Now, I don’t want to give the impression that I only wanted to read this book for the potentially steamy scenes.  I am actually capable of enjoying books that don’t have any sex in them at all!  I’m serious!  Unfortunately, this book was disappointing in that respect too.  I realize that not every heroine can be a strong and capable Katniss Everdeen, but Diana Bishop is, frankly, a little useless.  Unlike your everyday, garden-variety witch, Diana has power over all four of the elements, and she can communicate with animals, fly, AND time-travel.  So what does she do when things get tense?  She passes out, or hides out at Matthew’s country estate, or literally tumbles into his manly arms.  Moreover, Diana really has no backbone to speak of.  Anytime she takes a risk, Matthew gets really, really angry and puts his foot down on any future foolishness.  She’ll hem and haw about being an independent woman, but then she just goes along with his over-bearing attitude.

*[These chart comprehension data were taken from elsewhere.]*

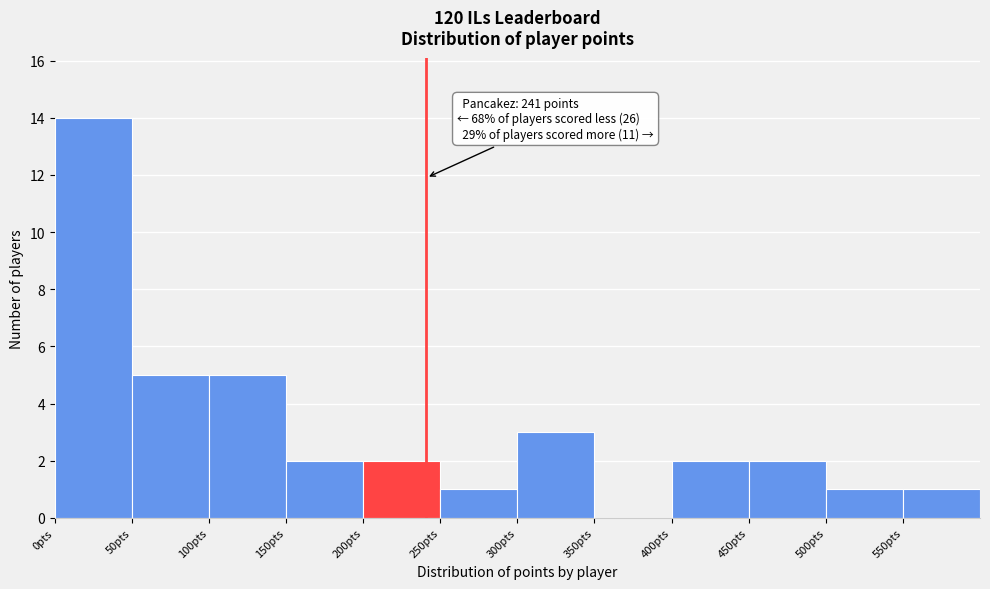

Which range on the x-axis has the tallest bar?

0 to 50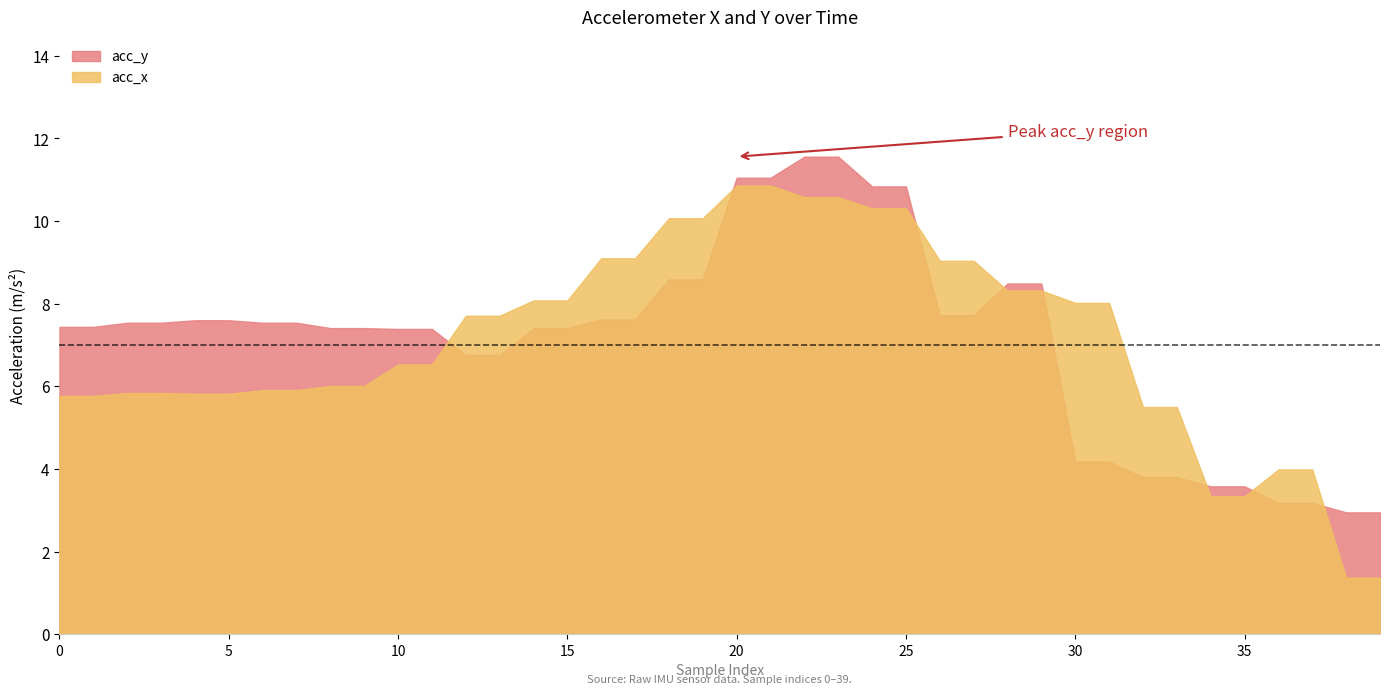

Between 0 and 31, which series saw the biggest shift?

acc_y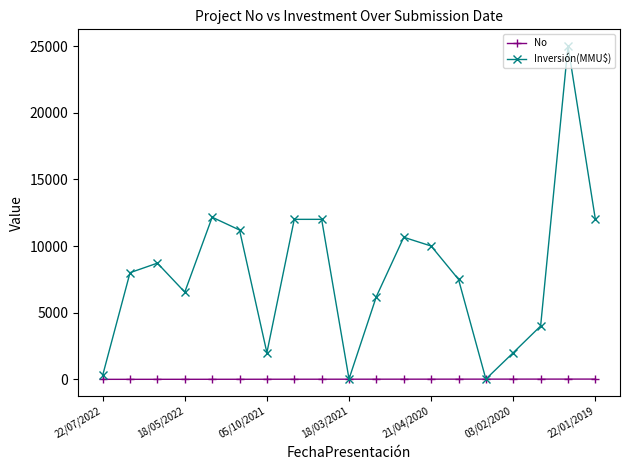

True or false: Inversión(MMU$) has more than 1 points higher than both neighbors.

True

Even this might be forgivable if the book was a bit of entertaining fluff, a light read that wrapped up nicely and where everyone lived happily ever after.  Unfortunately, it never occurred to me that a book about witches and vampires could be so incredibly dry.  This is no light read – it’s 579 pages of dense, and often superfluous prose complete with awkwardly integrated information dumps.  Not to mention the fact that by the end of this meandering novel, not a single plot point is really resolved; they still don’t know much about Ashmole 782, they still haven’t consummated their marriage, and Diana still has little control over her powers.  One would hope that some of these issues will be resolved with the sequel, Shadow of Night (2012), but I won’t be finding out.  According to Harkness’ website, Warner Bros. has secured the rights to the film adaptation of the All Souls Trilogy; unless they change a few of the gender dynamics and spice it up a little bit, I will likely be passing on this too.

From what I can gather online, if you are a fan of slow, intricate novels like The Historian by Elizabeth Kostova, or even Dan Brown’s The Da Vinci Code, you’ll probably like A Discovery of Witches.  I probably should have known better, then, because I didn’t have enough patience for those novels either.